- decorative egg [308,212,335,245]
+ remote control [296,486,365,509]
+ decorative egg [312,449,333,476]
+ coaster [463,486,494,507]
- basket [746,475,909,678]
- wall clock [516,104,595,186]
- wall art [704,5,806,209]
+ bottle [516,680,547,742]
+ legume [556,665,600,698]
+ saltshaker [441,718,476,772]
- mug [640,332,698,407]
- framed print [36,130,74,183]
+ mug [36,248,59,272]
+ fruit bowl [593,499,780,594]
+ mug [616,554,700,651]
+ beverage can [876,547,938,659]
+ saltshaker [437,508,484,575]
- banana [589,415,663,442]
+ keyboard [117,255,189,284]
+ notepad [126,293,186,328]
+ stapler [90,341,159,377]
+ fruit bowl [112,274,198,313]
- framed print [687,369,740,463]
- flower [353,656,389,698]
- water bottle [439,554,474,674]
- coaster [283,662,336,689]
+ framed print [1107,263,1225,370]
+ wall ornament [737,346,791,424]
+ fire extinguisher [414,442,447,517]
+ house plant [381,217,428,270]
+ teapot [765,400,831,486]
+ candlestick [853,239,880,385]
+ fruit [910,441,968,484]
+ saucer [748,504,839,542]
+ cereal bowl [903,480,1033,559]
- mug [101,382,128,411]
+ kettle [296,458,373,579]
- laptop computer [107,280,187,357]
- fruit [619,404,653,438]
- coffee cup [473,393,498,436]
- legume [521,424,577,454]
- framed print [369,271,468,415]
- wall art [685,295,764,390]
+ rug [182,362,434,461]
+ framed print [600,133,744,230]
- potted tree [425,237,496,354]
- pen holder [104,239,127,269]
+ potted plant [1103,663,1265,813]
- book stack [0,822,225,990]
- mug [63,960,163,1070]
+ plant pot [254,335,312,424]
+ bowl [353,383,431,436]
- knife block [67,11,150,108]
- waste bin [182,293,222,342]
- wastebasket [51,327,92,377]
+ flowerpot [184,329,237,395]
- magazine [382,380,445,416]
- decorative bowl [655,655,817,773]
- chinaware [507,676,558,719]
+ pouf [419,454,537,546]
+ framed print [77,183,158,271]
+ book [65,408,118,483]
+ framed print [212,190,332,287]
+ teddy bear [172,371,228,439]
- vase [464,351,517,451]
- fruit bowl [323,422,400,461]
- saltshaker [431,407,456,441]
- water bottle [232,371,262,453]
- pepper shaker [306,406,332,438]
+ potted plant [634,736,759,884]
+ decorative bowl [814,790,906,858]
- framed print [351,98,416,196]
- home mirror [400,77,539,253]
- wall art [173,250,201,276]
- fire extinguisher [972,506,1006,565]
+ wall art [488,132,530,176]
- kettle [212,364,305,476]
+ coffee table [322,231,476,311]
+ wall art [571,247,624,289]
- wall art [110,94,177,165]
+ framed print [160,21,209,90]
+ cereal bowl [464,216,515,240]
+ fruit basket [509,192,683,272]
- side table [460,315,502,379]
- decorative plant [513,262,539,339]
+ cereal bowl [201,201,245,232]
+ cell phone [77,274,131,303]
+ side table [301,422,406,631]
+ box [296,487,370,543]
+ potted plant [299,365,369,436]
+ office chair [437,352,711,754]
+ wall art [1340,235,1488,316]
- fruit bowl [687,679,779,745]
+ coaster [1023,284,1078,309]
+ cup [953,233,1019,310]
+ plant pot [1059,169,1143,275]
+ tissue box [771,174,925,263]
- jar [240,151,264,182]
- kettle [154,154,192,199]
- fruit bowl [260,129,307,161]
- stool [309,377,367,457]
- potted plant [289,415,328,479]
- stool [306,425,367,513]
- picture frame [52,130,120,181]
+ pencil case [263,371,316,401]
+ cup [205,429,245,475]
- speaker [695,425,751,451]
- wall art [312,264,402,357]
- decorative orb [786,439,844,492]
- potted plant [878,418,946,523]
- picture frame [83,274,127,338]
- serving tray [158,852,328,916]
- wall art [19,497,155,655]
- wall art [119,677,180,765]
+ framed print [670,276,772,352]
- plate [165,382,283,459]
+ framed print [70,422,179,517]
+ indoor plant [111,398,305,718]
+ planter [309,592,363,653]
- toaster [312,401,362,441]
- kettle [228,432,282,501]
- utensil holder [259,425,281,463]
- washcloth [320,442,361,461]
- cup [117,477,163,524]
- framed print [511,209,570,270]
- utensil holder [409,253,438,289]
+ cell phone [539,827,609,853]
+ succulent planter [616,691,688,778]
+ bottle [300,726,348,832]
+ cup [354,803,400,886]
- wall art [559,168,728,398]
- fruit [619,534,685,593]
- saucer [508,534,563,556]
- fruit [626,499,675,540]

____

- [Exercise objective] Within the listing above, give again exactly every line from the line with "wall art [571,247,624,289]" through the line with "cell phone [539,827,609,853]", both included, and no other line.

- [Task solution]
+ wall art [571,247,624,289]
- wall art [110,94,177,165]
+ framed print [160,21,209,90]
+ cereal bowl [464,216,515,240]
+ fruit basket [509,192,683,272]
- side table [460,315,502,379]
- decorative plant [513,262,539,339]
+ cereal bowl [201,201,245,232]
+ cell phone [77,274,131,303]
+ side table [301,422,406,631]
+ box [296,487,370,543]
+ potted plant [299,365,369,436]
+ office chair [437,352,711,754]
+ wall art [1340,235,1488,316]
- fruit bowl [687,679,779,745]
+ coaster [1023,284,1078,309]
+ cup [953,233,1019,310]
+ plant pot [1059,169,1143,275]
+ tissue box [771,174,925,263]
- jar [240,151,264,182]
- kettle [154,154,192,199]
- fruit bowl [260,129,307,161]
- stool [309,377,367,457]
- potted plant [289,415,328,479]
- stool [306,425,367,513]
- picture frame [52,130,120,181]
+ pencil case [263,371,316,401]
+ cup [205,429,245,475]
- speaker [695,425,751,451]
- wall art [312,264,402,357]
- decorative orb [786,439,844,492]
- potted plant [878,418,946,523]
- picture frame [83,274,127,338]
- serving tray [158,852,328,916]
- wall art [19,497,155,655]
- wall art [119,677,180,765]
+ framed print [670,276,772,352]
- plate [165,382,283,459]
+ framed print [70,422,179,517]
+ indoor plant [111,398,305,718]
+ planter [309,592,363,653]
- toaster [312,401,362,441]
- kettle [228,432,282,501]
- utensil holder [259,425,281,463]
- washcloth [320,442,361,461]
- cup [117,477,163,524]
- framed print [511,209,570,270]
- utensil holder [409,253,438,289]
+ cell phone [539,827,609,853]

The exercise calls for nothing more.